CO equals oxygen consumption per minute (VO2) divided by arterial oxygen content (CaO2) minus mixed venous oxygen content (CvO2)

CO is determined by using systemic arterial and PA blood samples, and by measuring or estimating VO2. The Fick method is most accurate when the CO is low and the arterial-venous oxygen difference is high. Unfortunately, in critically ill patients, establishing a steady-state and estimating or measuring VO2 is difficult; thus, the reliability of this technique is poor.
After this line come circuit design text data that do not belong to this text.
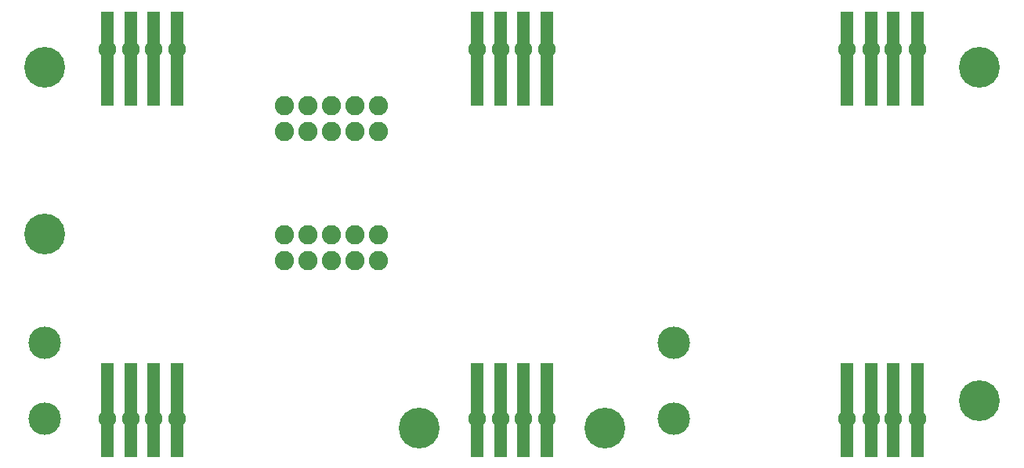
<source format=gts>
G75*
%MOIN*%
%OFA0B0*%
%FSLAX25Y25*%
%IPPOS*%
%LPD*%
%AMOC8*
5,1,8,0,0,1.08239X$1,22.5*
%
%ADD10C,0.17335*%
%ADD11C,0.08200*%
%ADD12C,0.13800*%
%ADD13R,0.05800X0.40170*%
%ADD14C,0.07493*%
D10*
X0188008Y0016748D03*
X0266748Y0016748D03*
X0426197Y0028559D03*
X0426197Y0170291D03*
X0028559Y0170291D03*
X0028559Y0099425D03*
D11*
X0130606Y0099020D03*
X0140606Y0099020D03*
X0150606Y0099020D03*
X0160606Y0099020D03*
X0170606Y0099020D03*
X0170606Y0088020D03*
X0160606Y0088020D03*
X0150606Y0088020D03*
X0140606Y0088020D03*
X0130606Y0088020D03*
X0130606Y0143138D03*
X0140606Y0143138D03*
X0150606Y0143138D03*
X0160606Y0143138D03*
X0170606Y0143138D03*
X0170606Y0154138D03*
X0160606Y0154138D03*
X0150606Y0154138D03*
X0140606Y0154138D03*
X0130606Y0154138D03*
D12*
X0028559Y0020685D03*
X0028559Y0053165D03*
X0296276Y0053165D03*
X0296276Y0020685D03*
D13*
X0242240Y0024622D03*
X0232201Y0024622D03*
X0222555Y0024622D03*
X0212516Y0024622D03*
X0084760Y0024622D03*
X0074720Y0024622D03*
X0065075Y0024622D03*
X0055035Y0024622D03*
X0369996Y0024622D03*
X0380035Y0024622D03*
X0389681Y0024622D03*
X0399720Y0024622D03*
X0399720Y0174228D03*
X0389681Y0174228D03*
X0380035Y0174228D03*
X0369996Y0174228D03*
X0242240Y0174228D03*
X0232201Y0174228D03*
X0222555Y0174228D03*
X0212516Y0174228D03*
X0084760Y0174228D03*
X0074720Y0174228D03*
X0065075Y0174228D03*
X0055035Y0174228D03*
D14*
X0055035Y0178165D03*
X0065075Y0178165D03*
X0074720Y0178165D03*
X0084760Y0178165D03*
X0212516Y0178165D03*
X0222555Y0178165D03*
X0232201Y0178165D03*
X0242240Y0178165D03*
X0369996Y0178165D03*
X0380035Y0178165D03*
X0389681Y0178165D03*
X0399720Y0178165D03*
X0399720Y0020685D03*
X0389681Y0020685D03*
X0380035Y0020685D03*
X0369996Y0020685D03*
X0242240Y0020685D03*
X0232201Y0020685D03*
X0222555Y0020685D03*
X0212516Y0020685D03*
X0084760Y0020685D03*
X0074720Y0020685D03*
X0065075Y0020685D03*
X0055035Y0020685D03*
M02*

</source>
The indicator-dilution technique is more accurate and reproducible. A known amount of dye (indocyanine green) is injected into the PA. Arterial blood is withdrawn from the aorta as the dye circulates, and a concentration-versus-time curve is derived. The first-pass curve is used to determine CO, which is calculated by dividing the initial mass of the injectate by the average concentration. This value then is corrected (60 s/time of the curve) to obtain CO. This procedure requires considerable blood sampling and is time consuming, because recirculation of the dye complicates the calculation.

Many PACs also allow CO to be measured by using a variation of the indicator-dilution method known as the thermodilution method. This method is more efficient because the injectate does not recirculate to a significant degree and no blood sampling is necessary. A saline bolus of known volume (5-10 mL) and temperature (usually ≤25ºC) is injected through the proximal (RA) lumen. The thermistor at the end of the PAC monitors the change in blood temperature, and a temperature-versus-time curve is generated (see image below).

Principle of cardiac output measurement. Principle of cardiac output measurement.

The change in temperature as warm venous blood dilutes the injectate is inversely proportional to the derived CO. The Stewart-Hamilton formula shows this relationship: CO equals the volume of injectate multiplied by blood temperature minus injectate temperature multiplied by computation constants, and divided by change of blood temperature as a function of time (area under the curve).

Understanding this formula allows discernment of artifact errors that can lead to underestimation or overestimation. Loss of injectate or inadvertent administration of a volume lower than required results in a low-amplitude temperature-versus-time curve that produces a falsely elevated CO value. Causes of this are system leak, right-to-left intracardiac shunts, inappropriately rapid injection, and a poorly positioned PAC. Conversely, too much injectate or too slow an injection leads to a falsely low CO reading. Temperature errors can occur when continuous infusions are used. Thrombus or vessel wall impingement can alter the thermistor function.

Physiologic causes for CO measurement discrepancies include tricuspid and pulmonary regurgitation, which may produce recirculation peaks and thus increase the area under the curve, resulting in a falsely low CO estimate. Arrhythmias alter steadiness of PA flow and may cause difficulty in obtaining a consistent CO.

CO alterations occur during the respiratory cycle and are accentuated by respiratory distress and positive pressure ventilation. Proper timing of the injection to the same phase of respiration (preferably end-expiration) provides more consistent measurements. Averaging the values of 3 injections is recommended to minimize sampling errors.

While CO is one of the most important measurements that the PAC provides, the absolute value should be normalized for the size of the patient. To account for this, the cardiac index (CI), which equals CO divided by body surface area [BSA], is calculated. The physician should keep in mind that, as independent variables, CO and CI are of limited use for assessing tissue perfusion because these must be interpreted along with other clinical data.